LH, ibu korban yang tega menganiaya anaknya sendiri hingga tewas.

 

Orang tua harusnya melindungi dan menyayangi buah hatinya. Tapi tidak dengan ibu muda asal Serang, Banten. Hanya karena sang anak susah untuk diajari saat belajar online di rumah, si ibu tega menganiaya sang anak hingga menghembuskan nafas terakhir. Berikut laporan kontributor Surabaya Pagi Jaka Sutrisna di Jakarta,

SURABAYAPAGI.COM, Serang - Nahas menimpa Keysa Safiayah (8). Bocah yang baru kelas 1 SD tersebut meregang nyawa setelah mendapat penganiayaan. Mirisnya, pelaku penganiayaan itu adalah ibu kandungnya sendiri.

Kasus penganiayaan berujung kematian ini terkuak setelah penemuan jenazah anak kecil yang masih menggunakan pakaian lengkap terkubur di TPU Gunung Keneng, Sabtu (12/9). Sontak penemuan jenazah tersebut menggegerkan warga sekitar.

Polisi yang mendapat laporan segera melakukan penyelidikan. Tak perlu waktu lama, polisi akhirnya berhasil menguak kasus penemuan jenazah bocah malang tersebut. Jenazah tersebut adalah Keysa Safiayah.

Tak hanya berhasil menguak identitas korban, polisi juga meringkus para pelaku yang merupakan orang tua kandung korban pada Minggu (13/9). Keduanya diamankan pihak kepolisian di rumah kontrakan barunya di Jakarta.
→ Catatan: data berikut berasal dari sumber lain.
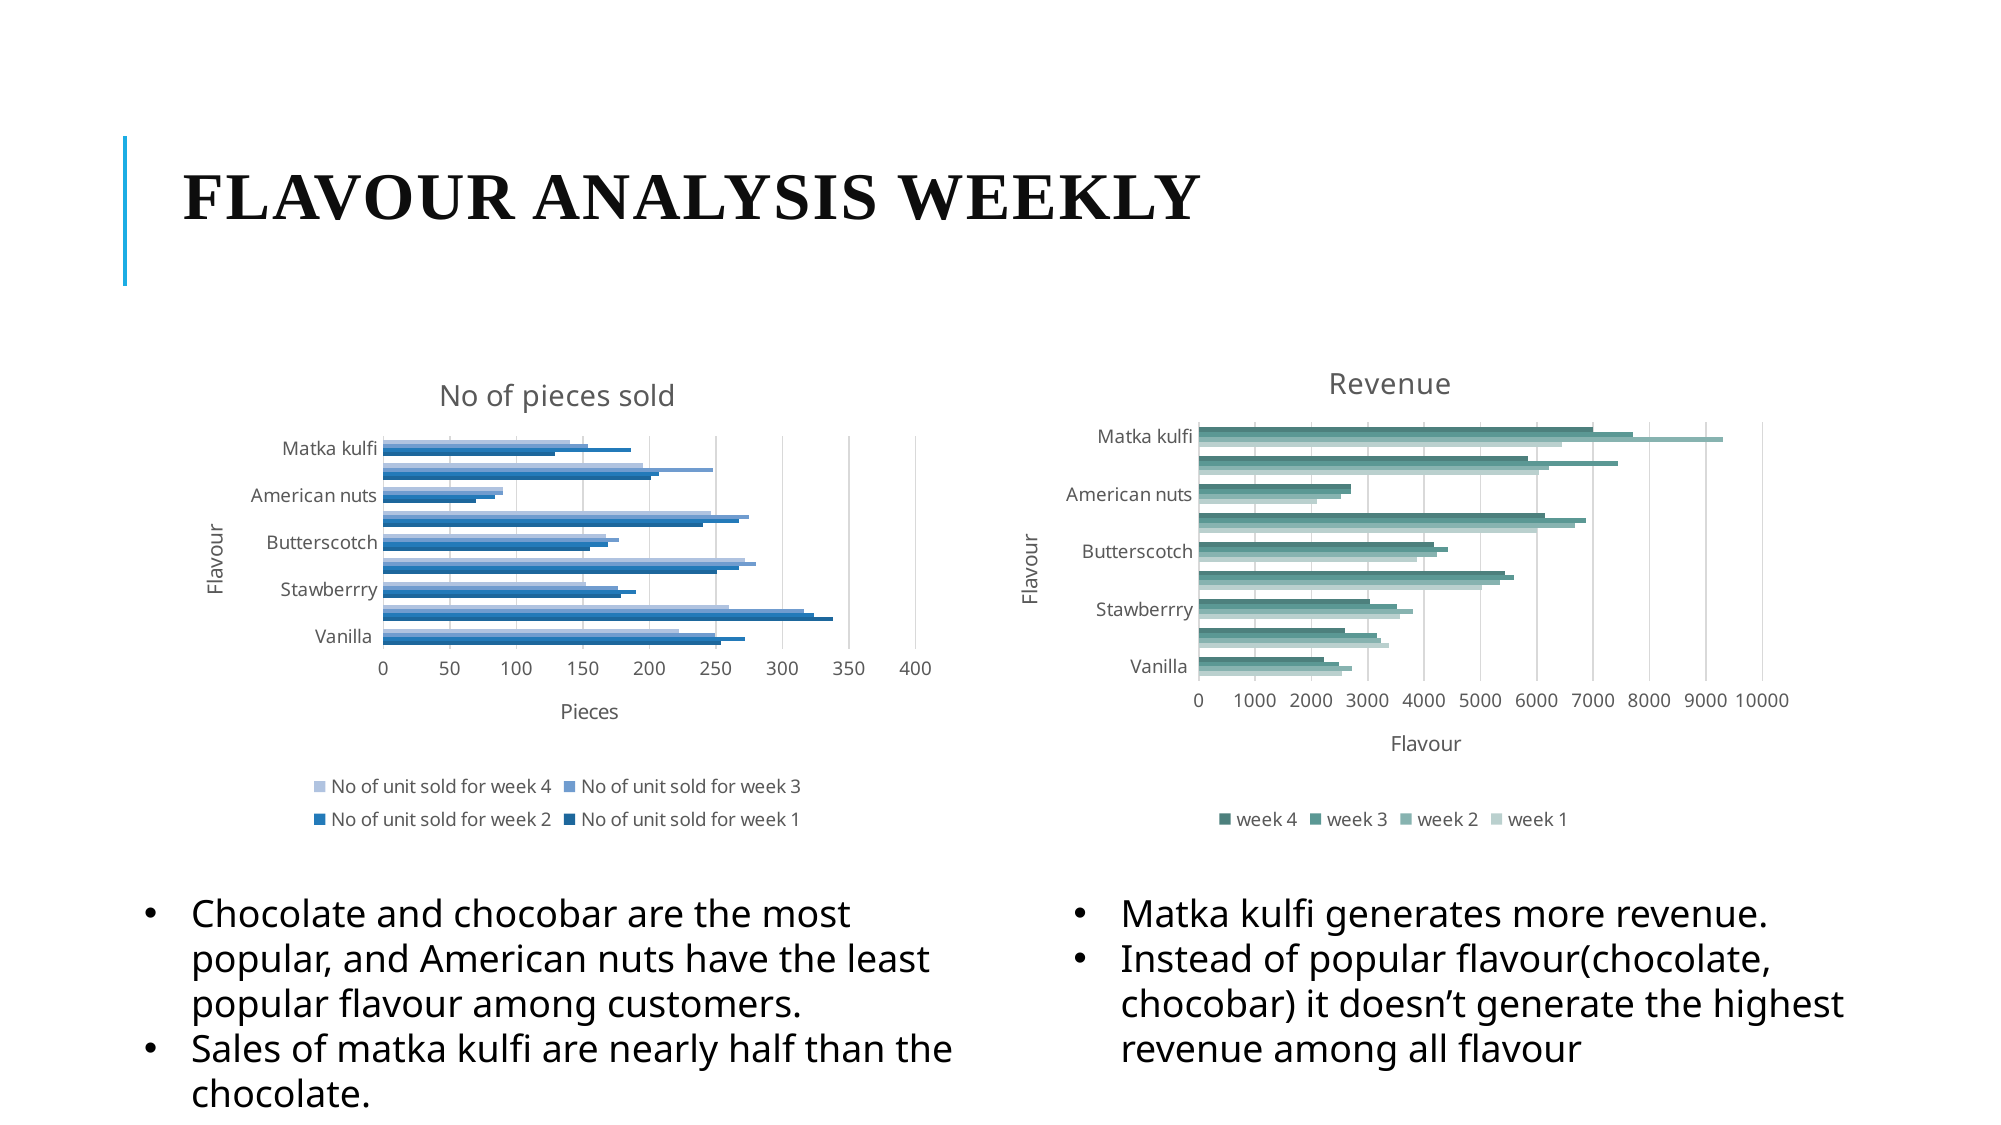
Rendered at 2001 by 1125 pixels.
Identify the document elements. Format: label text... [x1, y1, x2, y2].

chart [982, 335, 1807, 839]
chart [167, 348, 949, 839]
title Flavour analysis weekly [168, 96, 1763, 305]
text_box Matka kulfi generates more revenue. Instead of popular flavour(chocolate, chocobar) it doesn’t generate the highest revenue among all flavour [1059, 882, 1913, 1078]
text_box Chocolate and chocobar are the most popular, and American nuts have the least popular flavour among customers. Sales of matka kulfi are nearly half than the chocolate. [129, 882, 983, 1125]
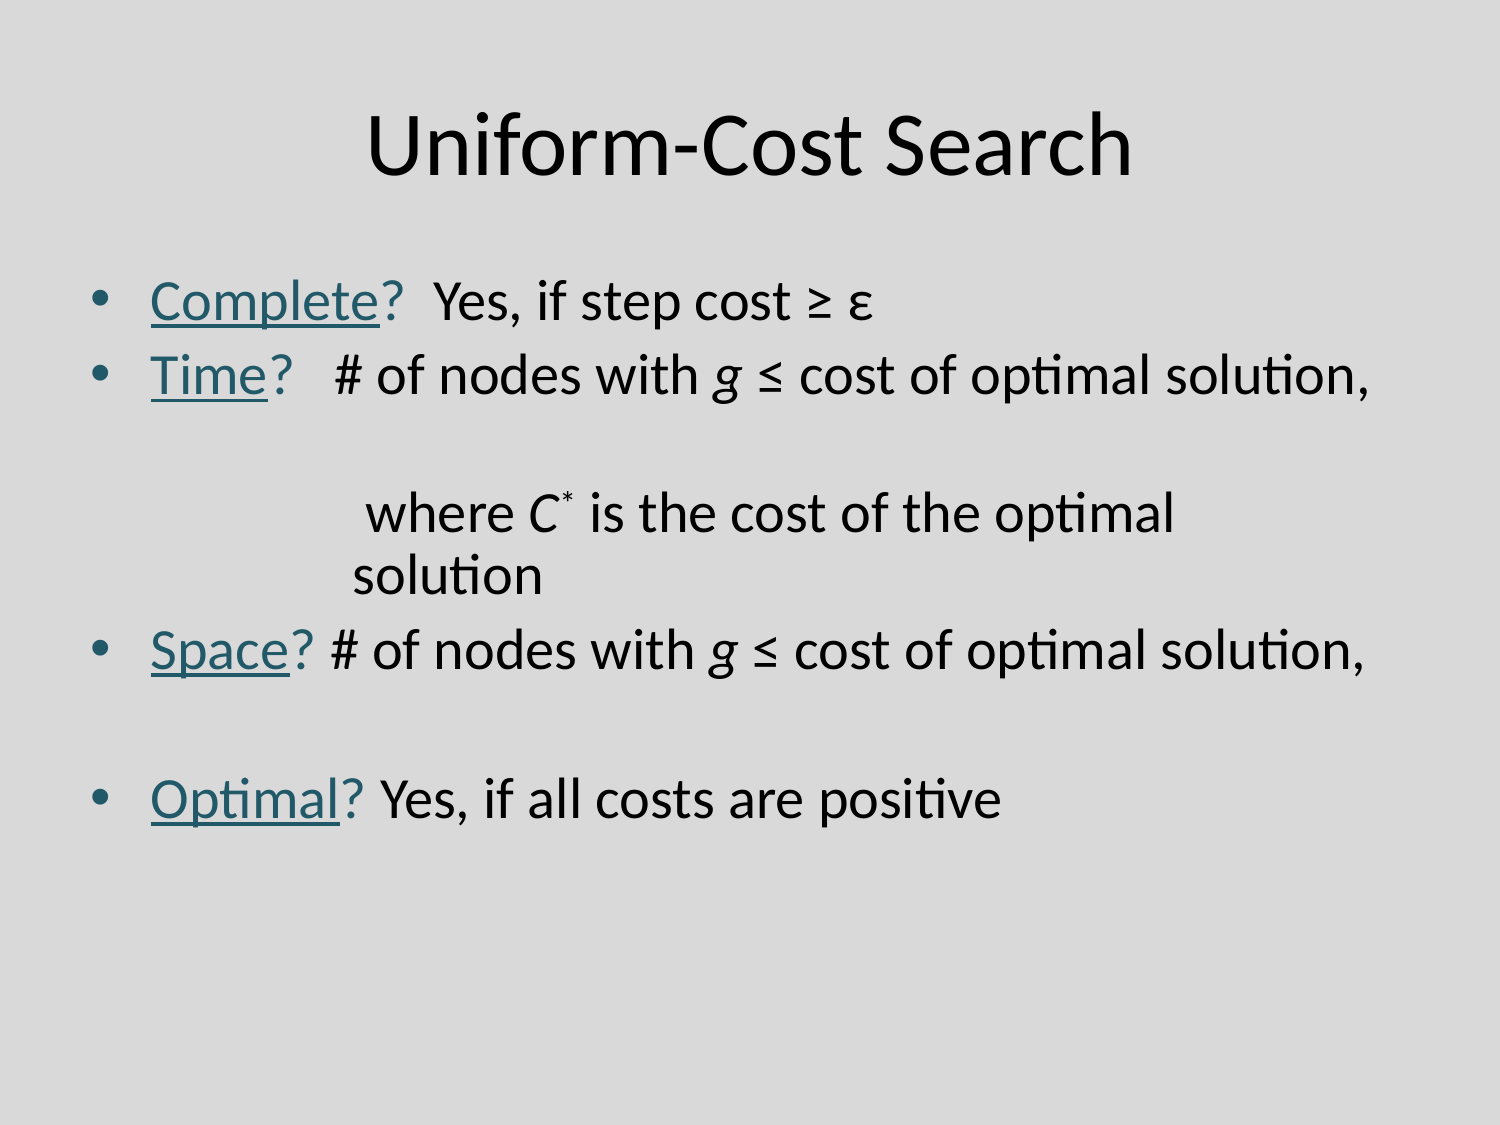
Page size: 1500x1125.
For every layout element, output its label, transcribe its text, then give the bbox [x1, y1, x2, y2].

title Uniform-Cost Search [75, 45, 1425, 233]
Saat menjalani pemeriksaan, ibu korban mengaku kepada polisi telah menganiaya buah hatinya. Kepada polisi, ia mengaku tega melakukan hal tersebut karena korban tak memperhatikan arahannya saat belajar secara online di rumah.

“Saya dorong dia hingga jatuh kejedot. Lalu saya pukul bagian tangan kiri sama kaki,” ujar pelaku kepada petugas.
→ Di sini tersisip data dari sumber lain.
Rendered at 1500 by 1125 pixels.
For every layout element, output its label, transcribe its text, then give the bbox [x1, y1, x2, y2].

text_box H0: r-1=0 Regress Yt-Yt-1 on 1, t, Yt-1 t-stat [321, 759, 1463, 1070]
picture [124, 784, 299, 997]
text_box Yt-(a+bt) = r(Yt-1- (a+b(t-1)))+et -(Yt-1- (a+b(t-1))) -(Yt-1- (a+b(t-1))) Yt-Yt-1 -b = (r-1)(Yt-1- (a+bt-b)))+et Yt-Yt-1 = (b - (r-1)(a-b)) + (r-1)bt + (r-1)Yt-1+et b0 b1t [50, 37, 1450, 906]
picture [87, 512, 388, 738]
Pelaku yang kesal akhirnya naik pitam dan memukul korban dengan sapu. Tak hanya itu, Keysa juga dicubit lalu dihantam menggunakan benda tumpul hingga kepalanya terbentur ke lantai dan akhirnya korban tak sadarkan diri.

"Pelaku ini memukul lebih dari lima kali, tanggal 26 Agustus pagi, sekitar pukul 09.00 wib. Dari pengakuan pelaku (korban) lagi daring dengan sekolah. Kelas 1 SD korban ini," kata Kasatreskrim Polres Lebak, AKP David Adhi Kusuma, kepada wartawan di kantornya, Selasa (15/9).
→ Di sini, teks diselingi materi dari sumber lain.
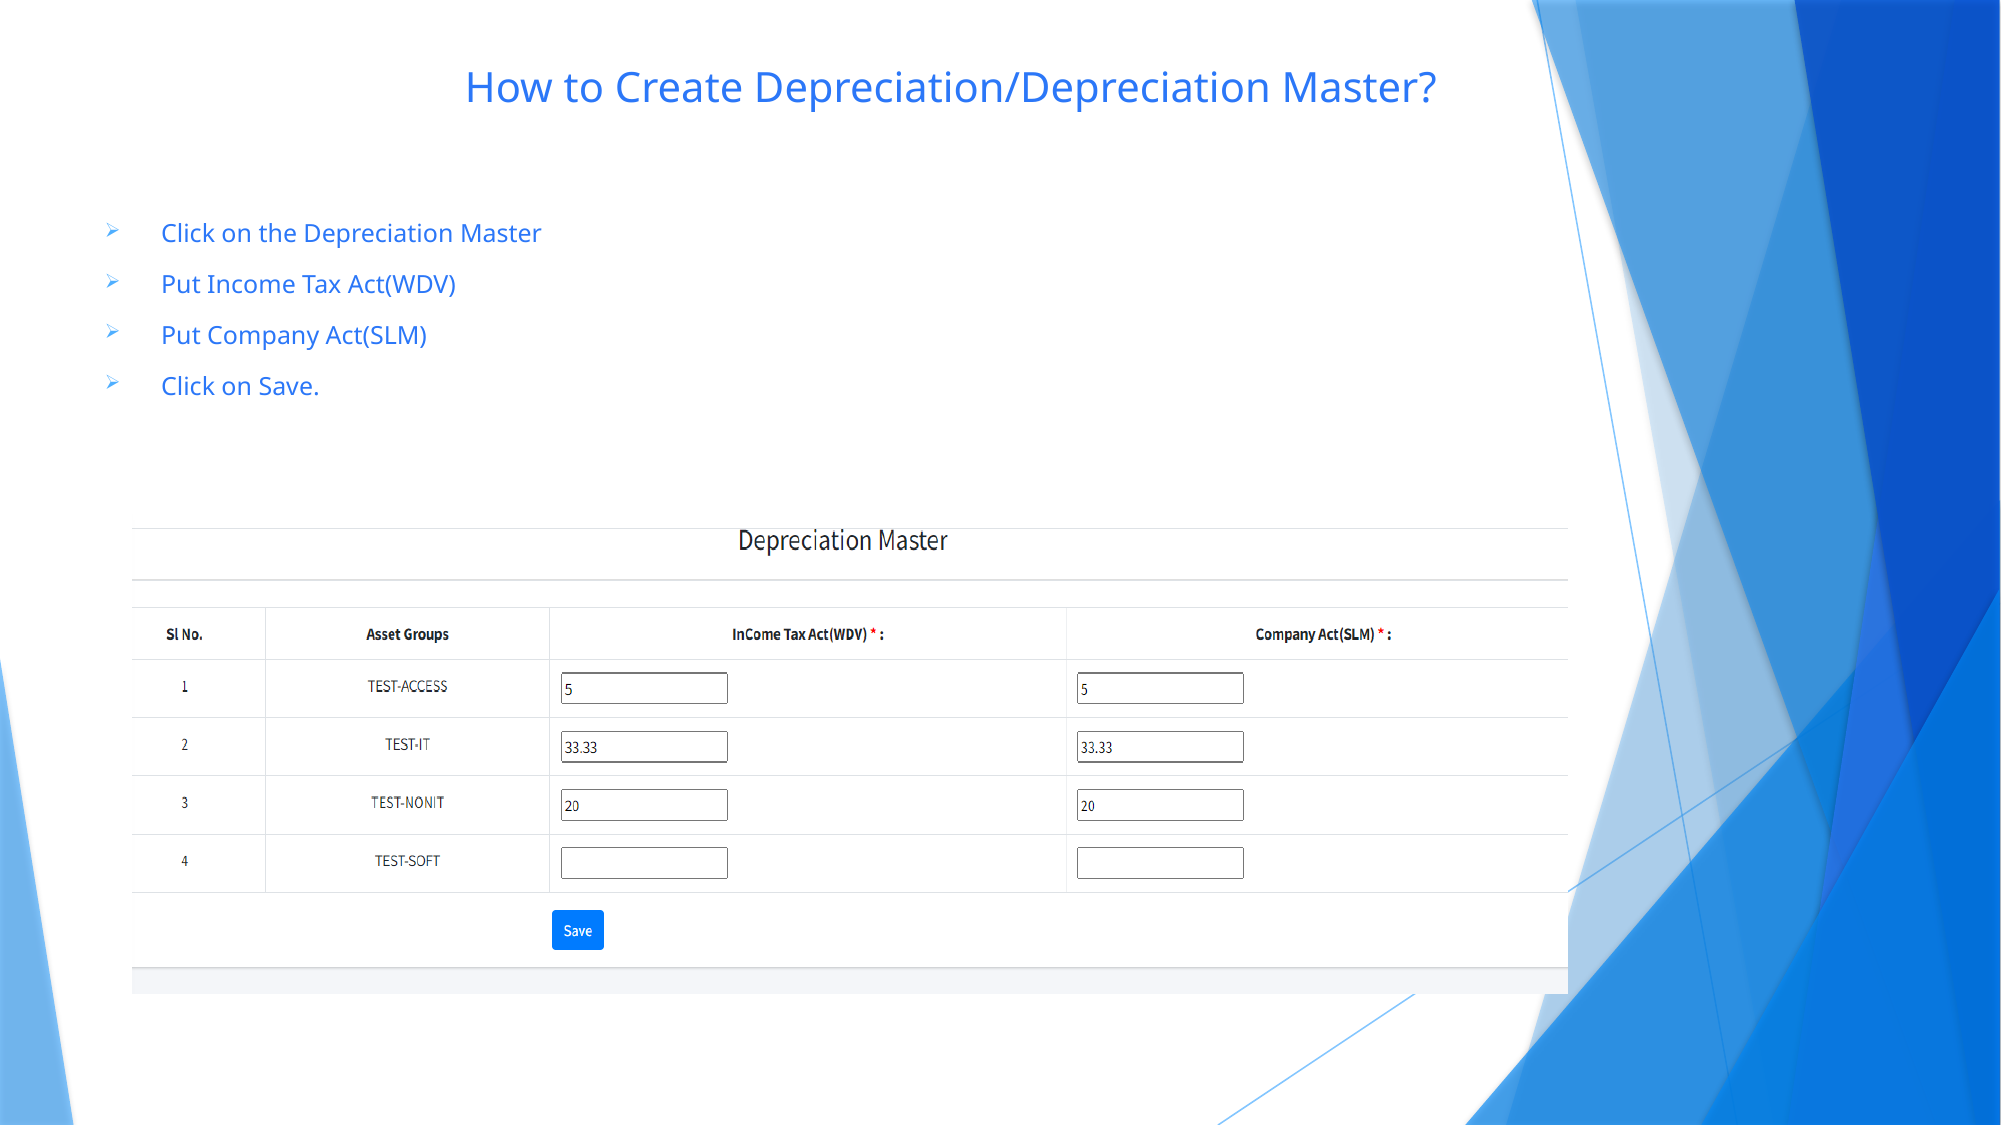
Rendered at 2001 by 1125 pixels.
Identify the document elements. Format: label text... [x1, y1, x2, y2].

list Click on the Depreciation Master Put Income Tax Act(WDV) Put Company Act(SLM) Click on Save. [89, 210, 1500, 465]
picture [131, 513, 1568, 995]
title How to Create Depreciation/Depreciation Master? [245, 52, 1656, 134]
Sang ayah, IS (27), saat datang ke kontrakannya di daerah Kreo, Tangerang, Banten, mengaku kaget putrinya dalam kondisi lemas.

LH dan IS yang panik langsung membawa korban bersama kembarannya ke rumah sakit untuk mendapat pertolongan, namun nahas ditengah perjalanan korban menghembuskan nafas terakhirnya.

Tak ingin berurusan dengan pihak kepolisian keduanya sepakat memakamkan korban secara diam-diam. Keduanya membawa jenazah korban ke Cijaku, Kabupaten Lebak, Banten, untuk dimakamkan. Mereka meminjam cangkul dari warga sekitar dengan alasan mengubur bangkai binatang.

"Kemudian berupaya menghilangkan jejak dengan menguburkan korban. Di mana, di TPU di Cijaku itu ada neneknya, alamatnya dari paman si ibu nya ini. Setelah menguburkan jenazah di wilayah Banten, mereka pulang dan pindah kontrakan," ujar David Adhi.

Gundukan tanah baru (kuburan) yang ada di lokasi membuat warga sekitar curiga. Kemudian masyarakat bersama pihak kepolisian sekitar berinisiatif membongkarnya, dan ditemukanlah jenazah KS yang masih memakai pakaian lengkap.

Selanjutnya temuan itu dibawa ke rumah sakit untuk diautopsi.

Berdasarkan autopsi luar kepala korban, terdapat luka lebam pada kepala kanan dan tulang tengkorak yang diduga terkena hantaman benda tumpul.

Kedua pelaku sudah ditetapkan sebagai tersangka dan dijerat dengan pasal 80 ayat 3, Undang-undang (UU) No 35 Tahun 2014 Perubahan atas UU No 23 tahun 2002 tentang Perlindungan Anak dan atau Pasal 338 KUHP.